Each sub-agent task MUST:
1. Start with the role prefix and persona instructions
2. Include the full original user query
3. Specify what aspect to focus on
4. Request structured output with the sections defined above

### Step 3: Collect
Wait for all 3 sub-agents to complete. They auto-announce results back to this session.
Do NOT poll in a loop — just wait for the system messages.

### Step 4: Synthesize
As Captain, combine all 3 perspectives:

1. **Consensus:** Where do all agents agree? → High confidence
2. **Conflict:** Where do they disagree? → Investigate, pick strongest argument, explain why
3. **Gaps:** What did nobody cover? → Flag for user
4. **Cross-check:** Did Engineer's logic validate Scholar's facts?
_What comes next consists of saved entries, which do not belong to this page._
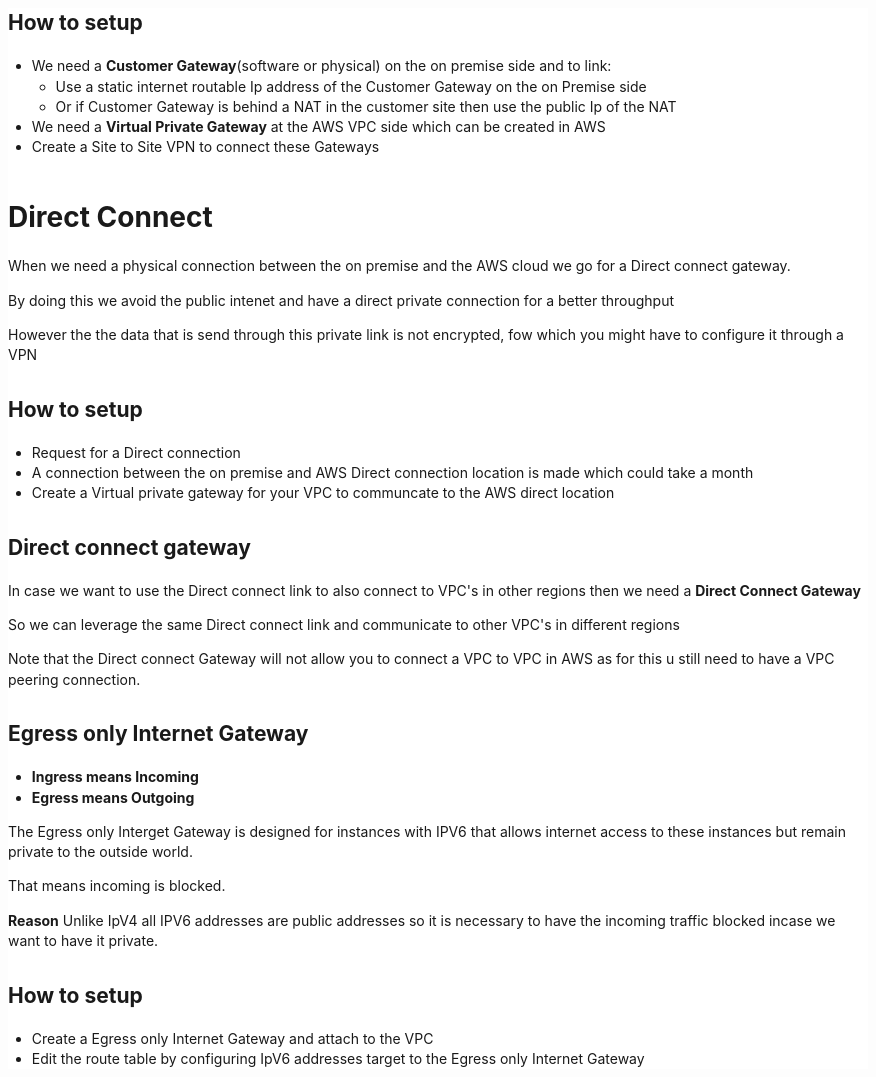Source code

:## How to setup

* We need a **Customer Gateway**(software or physical) on the on premise side and to link:
     * Use a static internet routable Ip address of the Customer Gateway on the on Premise side
     * Or if Customer Gateway is behind a NAT in the customer site then use the public Ip of the NAT
* We need a **Virtual Private Gateway** at the AWS VPC side which can be created in AWS
* Create a Site to Site VPN to connect these Gateways

# Direct Connect

When we need a physical connection between the on premise and the AWS cloud we go for a Direct connect gateway.

By doing this we avoid the public intenet and have a direct private connection for a better throughput

However the the data that is send through this private link is not encrypted, fow which you might have to configure it through a VPN


## How to setup

* Request for a Direct connection
* A connection between the on premise and AWS Direct connection location is made which could take a month 
* Create a Virtual private gateway for your VPC to communcate to the AWS direct location

## Direct connect gateway

In case we want to use the Direct connect link to also connect to VPC's in other regions then we need a **Direct Connect Gateway**

So we can leverage the same Direct connect link and communicate to other VPC's in different regions

Note that the Direct connect Gateway will not allow you to connect a VPC to VPC in AWS as for this u still need to have a VPC peering connection.

## Egress only Internet Gateway

* **Ingress means Incoming**
* **Egress means Outgoing**

The Egress only Interget Gateway is designed for instances with IPV6 that allows internet access to these instances but remain private to the outside world.

That means incoming is blocked.

**Reason** Unlike IpV4 all IPV6 addresses are public addresses so it is necessary to have the incoming traffic blocked incase we want to have it private.

## How to setup

* Create a Egress only Internet Gateway and attach to the VPC 
* Edit the route table by configuring IpV6 addresses target to the Egress only Internet Gateway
Did Muse find a creative angle nobody considered?
5. **Sources:** Collect all URLs/citations from Scholar

### Step 5: Deliver
Present the final answer in this format:

```
🏛️ **Council Answer**

[Synthesized answer here — this is YOUR synthesis as Captain, not a copy-paste of sub-agent outputs]

**Confidence:** High/Medium/Low
**Agreement:** [What all agents agreed on]
**Dissent:** [Where they disagreed and why you sided with X]

---
<sub>🔍 Scholar (model) · 🧮 Engineer (model) · 🎨 Muse (model) | Agora v1.1</sub>
```

## Examples

### Simple
```
/agora Should I use PostgreSQL or MongoDB for a new SaaS app?
```
→ Uses defaults: Scholar=codex, Engineer=codex, Muse=sonnet

### Custom models
```
/agora What's the best ETH L2 strategy right now? --scholar=sonnet --engineer=opus --muse=haiku
```

### All same model
```
/agora Explain quantum computing --all=opus
```

### Preset
```
/agora Debug this auth flow --preset=premium
```

## Tips

- For **pure research** questions: Scholar does heavy lifting, others verify
- For **coding** problems: Engineer leads, Muse reviews UX, Scholar checks docs
- For **strategy** questions: All three contribute equally
- For **writing** tasks: Muse leads, Scholar fact-checks, Engineer structures
- Use **`--preset=cheap`** for exploration, **`--preset=premium`** for important decisions

## Cost Note

Each council call spawns 3 sub-agents = 3x token usage. Use wisely for complex problems.
Default preset (balanced) uses Codex for 2/3 agents = cost-efficient.